Your RE says “get me between zero and any number of space and non-space characters”. That’s equivalent to (.*). Something you should always be wary of.

Yes. And no: the RE matches everything. Your whole text. If you use
This is some text. And this is the [item link](brain://abc123) followed by more text. as Test string in regexp101., you’ll see that it matches the URI. And everything else.

This
](.*?:\/\/.*?)\)
captures your sample URI in the first capturing group. It should work in DT (and is obviously less complicated than the one you posted in your screenshot. \1 should give you access to the captured URI. Try showing it with alert or notification in your smart group. If that works, the issue is not with the RE, but with the custom meta data field (we don’t know how that’s defined, for example). DT sometimes does not behave as one would expect in that context.

AW2307 · November 3, 2024, 11:16am

I tried using ([\S\s]*) to generate an alert. It again excludes the URI from the captured text.

If ([\S\s]*) doesn’t capture the URI, it does seem that something unrelated to Regex is getting in the way. Potentially a bug?

Defining the correct Regex is definitely not the issue. There are now several variations that should work according to Regex101.

chrillek · November 3, 2024, 4:08pm

Turn on raw markdown indexing. After that, create a new MD document and test your rule with it.

BLUEFROG · November 3, 2024, 4:27pm

If you just enabled it, you’d need to rebuild the database, reimport the file, or create a new one.

troejgaard · November 3, 2024, 4:29pm

I have not tried to use the “Scan Text” smart rule action with RegEx on markdown before. I just tried enabling IndexRawMarkdownSource and creating a new document with links after that. It also doesn’t work for me. It does work with things that are not links, like HTML <tags> — actually, I don’t seem to need the Hidden Preference for that. But for [links](https://) it only shows [links]. I didn’t rebuild the database though, because I don’t want this currently, so I don’t now if that is the reason.

What I can quickly find in the forum seems conflicting.

Here Bluefrog says this (march 2023):

But september 2022 he says this, specifically about the “Scan Text” smart rule action:

Does that still stand? Is the “Scan Text” a case where IndexRawMarkdownSource has no effect?

BLUEFROG · November 3, 2024, 4:31pm

My question is why are you approaching this with RegEx? And are you expecting only one URL per document since it’s not going to match and return more than one?

BLUEFROG · November 3, 2024, 4:34pm

Likely, as I don’t recall a change.

Here is a simple smart rule (and a bit more verbose) example…

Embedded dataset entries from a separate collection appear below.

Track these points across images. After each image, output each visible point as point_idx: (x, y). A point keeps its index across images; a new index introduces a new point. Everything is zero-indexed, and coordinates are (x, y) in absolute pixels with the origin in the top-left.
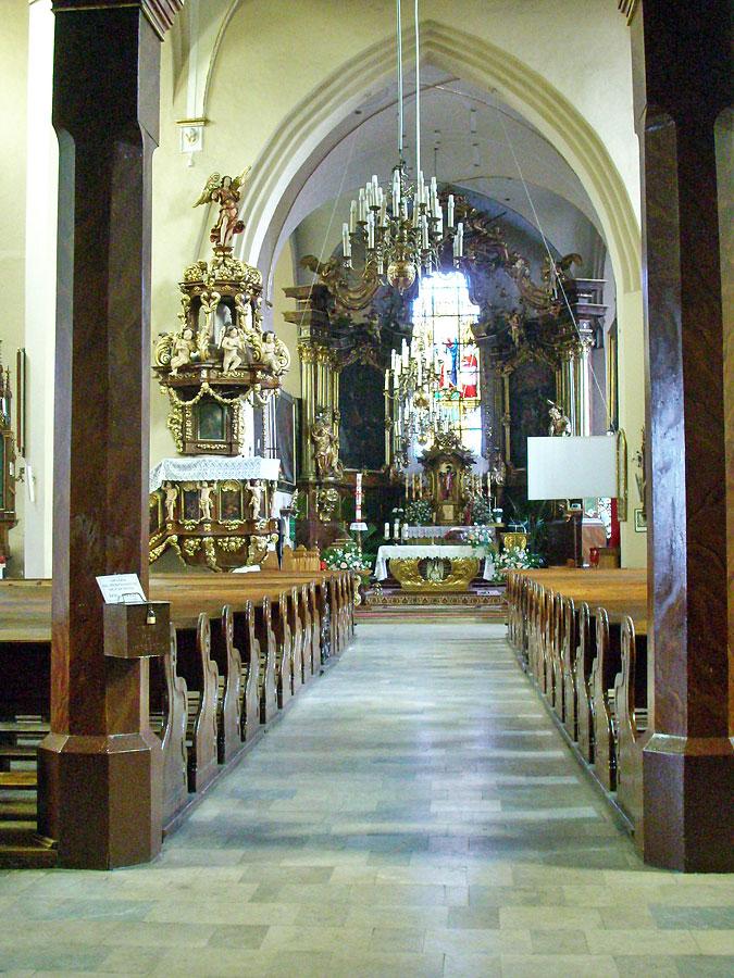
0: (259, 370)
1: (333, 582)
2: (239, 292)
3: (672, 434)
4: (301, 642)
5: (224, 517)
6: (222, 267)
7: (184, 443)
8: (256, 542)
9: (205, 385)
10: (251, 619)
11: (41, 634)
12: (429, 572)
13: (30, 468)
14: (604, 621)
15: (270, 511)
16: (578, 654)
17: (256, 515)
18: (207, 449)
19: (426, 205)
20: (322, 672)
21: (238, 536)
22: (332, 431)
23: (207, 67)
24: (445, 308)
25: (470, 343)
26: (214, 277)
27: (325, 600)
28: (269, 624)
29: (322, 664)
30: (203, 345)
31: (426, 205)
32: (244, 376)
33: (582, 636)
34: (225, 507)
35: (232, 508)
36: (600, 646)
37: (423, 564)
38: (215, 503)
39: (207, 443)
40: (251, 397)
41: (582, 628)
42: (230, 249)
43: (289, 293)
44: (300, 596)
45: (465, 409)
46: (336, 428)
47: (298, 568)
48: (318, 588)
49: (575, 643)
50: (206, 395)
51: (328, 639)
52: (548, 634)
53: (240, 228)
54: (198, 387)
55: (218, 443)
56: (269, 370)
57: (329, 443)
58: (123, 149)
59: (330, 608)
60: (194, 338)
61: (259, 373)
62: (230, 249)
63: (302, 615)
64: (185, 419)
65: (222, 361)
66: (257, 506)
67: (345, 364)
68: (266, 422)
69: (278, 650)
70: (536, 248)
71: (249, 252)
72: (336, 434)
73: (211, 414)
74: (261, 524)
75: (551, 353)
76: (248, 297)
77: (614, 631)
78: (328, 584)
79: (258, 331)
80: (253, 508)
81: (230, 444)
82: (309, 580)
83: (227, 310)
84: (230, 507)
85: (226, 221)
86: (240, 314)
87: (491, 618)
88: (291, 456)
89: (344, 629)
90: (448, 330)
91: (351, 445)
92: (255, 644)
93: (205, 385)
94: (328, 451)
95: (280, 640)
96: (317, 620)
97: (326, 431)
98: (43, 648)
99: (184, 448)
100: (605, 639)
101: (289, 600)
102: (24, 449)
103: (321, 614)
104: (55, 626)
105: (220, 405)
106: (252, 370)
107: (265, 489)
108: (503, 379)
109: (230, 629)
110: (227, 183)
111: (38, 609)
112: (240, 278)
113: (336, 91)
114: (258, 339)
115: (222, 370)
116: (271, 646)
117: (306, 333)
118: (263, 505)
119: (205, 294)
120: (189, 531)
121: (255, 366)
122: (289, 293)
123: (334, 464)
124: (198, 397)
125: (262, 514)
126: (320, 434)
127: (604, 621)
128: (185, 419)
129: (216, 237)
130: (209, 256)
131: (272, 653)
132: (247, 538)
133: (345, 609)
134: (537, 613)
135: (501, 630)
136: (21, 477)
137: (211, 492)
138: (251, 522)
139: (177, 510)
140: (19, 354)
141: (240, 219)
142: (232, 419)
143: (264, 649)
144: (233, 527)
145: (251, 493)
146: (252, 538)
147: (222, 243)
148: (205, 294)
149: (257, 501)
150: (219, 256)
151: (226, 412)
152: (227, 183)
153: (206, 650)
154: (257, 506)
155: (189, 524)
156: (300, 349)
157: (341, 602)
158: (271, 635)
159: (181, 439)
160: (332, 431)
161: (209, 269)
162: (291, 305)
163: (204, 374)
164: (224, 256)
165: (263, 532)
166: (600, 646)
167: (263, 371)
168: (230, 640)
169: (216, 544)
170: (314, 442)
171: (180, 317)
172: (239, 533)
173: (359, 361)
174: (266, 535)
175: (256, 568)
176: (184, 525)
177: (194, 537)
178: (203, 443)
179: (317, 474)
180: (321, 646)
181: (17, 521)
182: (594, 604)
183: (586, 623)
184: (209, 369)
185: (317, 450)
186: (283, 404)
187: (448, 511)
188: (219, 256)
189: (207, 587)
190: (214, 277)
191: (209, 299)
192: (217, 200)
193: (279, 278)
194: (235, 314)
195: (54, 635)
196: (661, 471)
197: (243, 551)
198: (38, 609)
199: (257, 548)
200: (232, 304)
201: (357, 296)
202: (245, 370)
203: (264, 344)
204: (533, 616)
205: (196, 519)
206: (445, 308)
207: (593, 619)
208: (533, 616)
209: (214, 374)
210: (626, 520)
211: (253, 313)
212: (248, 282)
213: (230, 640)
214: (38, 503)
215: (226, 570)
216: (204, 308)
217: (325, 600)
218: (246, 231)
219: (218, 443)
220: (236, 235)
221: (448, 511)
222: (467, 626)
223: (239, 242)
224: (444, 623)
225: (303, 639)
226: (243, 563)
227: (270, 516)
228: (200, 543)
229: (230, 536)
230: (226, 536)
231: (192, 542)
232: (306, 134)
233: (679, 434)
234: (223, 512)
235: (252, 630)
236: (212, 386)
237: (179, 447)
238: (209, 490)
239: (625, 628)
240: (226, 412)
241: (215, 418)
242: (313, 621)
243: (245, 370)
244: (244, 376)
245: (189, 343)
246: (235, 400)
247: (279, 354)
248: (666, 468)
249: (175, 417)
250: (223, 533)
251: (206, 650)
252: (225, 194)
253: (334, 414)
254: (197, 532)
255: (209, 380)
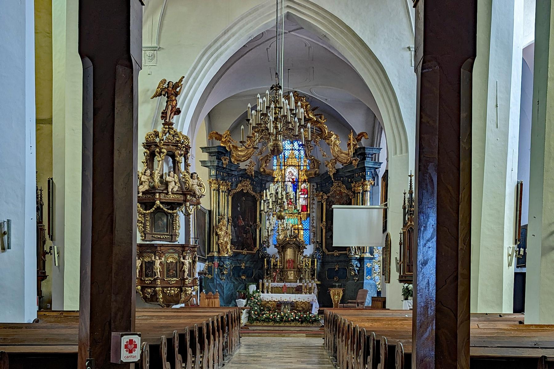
0: (188, 194)
1: (230, 315)
2: (177, 149)
3: (429, 244)
4: (213, 350)
5: (167, 277)
6: (168, 134)
7: (145, 234)
8: (186, 290)
9: (158, 202)
10: (188, 338)
11: (75, 349)
12: (282, 308)
13: (55, 247)
14: (385, 344)
15: (193, 273)
16: (369, 360)
17: (186, 276)
18: (158, 238)
19: (293, 110)
20: (224, 365)
21: (176, 287)
22: (227, 229)
23: (158, 17)
24: (291, 165)
25: (305, 181)
26: (163, 140)
27: (225, 325)
28: (197, 339)
29: (224, 360)
30: (157, 179)
31: (293, 110)
32: (181, 198)
33: (371, 351)
34: (168, 271)
35: (172, 272)
36: (382, 357)
37: (279, 304)
38: (163, 268)
39: (158, 234)
40: (183, 209)
41: (371, 346)
42: (172, 124)
43: (204, 149)
44: (213, 322)
45: (301, 218)
46: (229, 227)
47: (208, 305)
48: (222, 317)
49: (367, 353)
50: (159, 208)
51: (227, 346)
52: (350, 346)
53: (178, 112)
54: (154, 203)
55: (164, 235)
56: (194, 195)
57: (225, 235)
58: (121, 70)
59: (228, 329)
60: (152, 175)
61: (189, 196)
62: (172, 124)
63: (214, 334)
64: (146, 221)
65: (167, 188)
66: (187, 270)
67: (234, 191)
68: (191, 223)
69: (201, 353)
70: (344, 128)
71: (182, 125)
72: (229, 231)
73: (160, 218)
74: (188, 281)
75: (349, 188)
76: (182, 152)
77: (391, 349)
78: (227, 315)
79: (187, 172)
80: (184, 271)
81: (172, 235)
82: (217, 314)
83: (170, 160)
84: (171, 271)
85: (170, 107)
86: (178, 162)
87: (315, 335)
88: (204, 242)
89: (235, 339)
90: (292, 172)
91: (237, 237)
92: (189, 351)
93: (158, 202)
94: (225, 239)
95: (202, 349)
96: (221, 336)
97: (224, 228)
98: (74, 356)
99: (145, 237)
100: (385, 354)
101: (208, 325)
102: (52, 236)
103: (223, 333)
104: (81, 345)
105: (167, 214)
106: (185, 195)
107: (191, 261)
108: (322, 204)
109: (177, 344)
110: (171, 85)
111: (69, 331)
112: (178, 141)
113: (233, 35)
114: (188, 176)
115: (167, 194)
116: (198, 351)
117: (213, 172)
118: (190, 270)
119: (158, 150)
120: (147, 284)
121: (187, 193)
122: (204, 149)
123: (229, 247)
124: (153, 209)
125: (189, 275)
126: (221, 230)
127: (385, 344)
128: (146, 221)
129: (164, 117)
130: (160, 128)
131: (198, 355)
132: (181, 288)
133: (236, 331)
134: (343, 335)
135: (320, 341)
136: (50, 252)
137: (161, 262)
138: (183, 280)
139: (141, 271)
140: (49, 181)
141: (177, 107)
142: (173, 221)
143: (194, 353)
144: (173, 282)
145: (183, 263)
146: (183, 289)
147: (167, 120)
148: (158, 150)
149: (186, 268)
150: (166, 128)
151: (169, 218)
152: (171, 85)
153: (164, 356)
154: (187, 270)
155: (148, 280)
156: (210, 182)
157: (234, 325)
158: (198, 346)
159: (144, 232)
160: (227, 229)
161: (160, 135)
162: (205, 157)
163: (157, 196)
164: (169, 128)
165: (189, 285)
166: (382, 357)
167: (191, 195)
168: (177, 349)
169: (163, 292)
170: (217, 234)
171: (143, 162)
172: (177, 285)
173: (243, 189)
174: (191, 287)
175: (183, 305)
176: (145, 280)
177: (150, 287)
178: (156, 234)
179: (219, 252)
180: (223, 350)
181: (46, 276)
182: (380, 333)
183: (374, 343)
184: (160, 193)
185: (218, 239)
186: (200, 213)
187: (291, 275)
188: (166, 128)
189: (159, 317)
190: (163, 140)
191: (160, 153)
192: (164, 95)
193: (198, 141)
194: (174, 162)
195: (80, 349)
196: (422, 264)
197: (178, 295)
198: (69, 331)
199: (186, 294)
200: (173, 156)
201: (243, 154)
202: (181, 194)
203: (191, 180)
204: (340, 335)
205: (152, 277)
206: (291, 165)
207: (378, 342)
208: (340, 335)
209: (162, 196)
210: (389, 282)
211: (185, 161)
212: (182, 144)
213: (177, 349)
214: (60, 267)
215: (168, 306)
216: (157, 158)
217: (225, 325)
218: (181, 114)
219: (164, 235)
220: (175, 116)
221: (291, 275)
222: (302, 338)
223: (178, 121)
224: (288, 336)
225: (214, 347)
226: (177, 303)
227: (193, 276)
228: (154, 291)
229: (171, 287)
230: (168, 287)
231: (149, 290)
232: (217, 58)
233: (433, 244)
234: (167, 274)
235: (188, 343)
236: (161, 203)
237: (142, 236)
238: (159, 261)
239: (382, 342)
240: (169, 218)
241: (162, 221)
242: (219, 337)
243: (181, 194)
244: (181, 198)
245: (149, 178)
246: (175, 211)
247: (200, 185)
248: (425, 263)
249: (140, 219)
250: (168, 285)
251: (164, 356)
252: (170, 91)
253: (228, 219)
254: (153, 285)
255: (160, 199)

on performSmartRule(theRecords)
	tell application id "DNtp"
		repeat with theRecord in theRecords
			set src to source of theRecord
			set documentLinks to (get links of src)
			if documentLinks is not {} then add custom meta data (item 1 of documentLinks) for "External Link" to theRecord
		end repeat
	end tell
end performSmartRule

But again, I don’t know your expectation in terms of how many links are in the document, etc.

troejgaard · November 3, 2024, 4:37pm

Then that explains the “problem” here.

I was thinking the same. @AW2307 you don’t give many details. How do the documents in question look in real life? What is the bigger goal?

Maybe it is not possible to achieve the bigger goal in this specific way, but there might be other ways to go about it. DEVONthink can do many things. Maybe a script, or something else.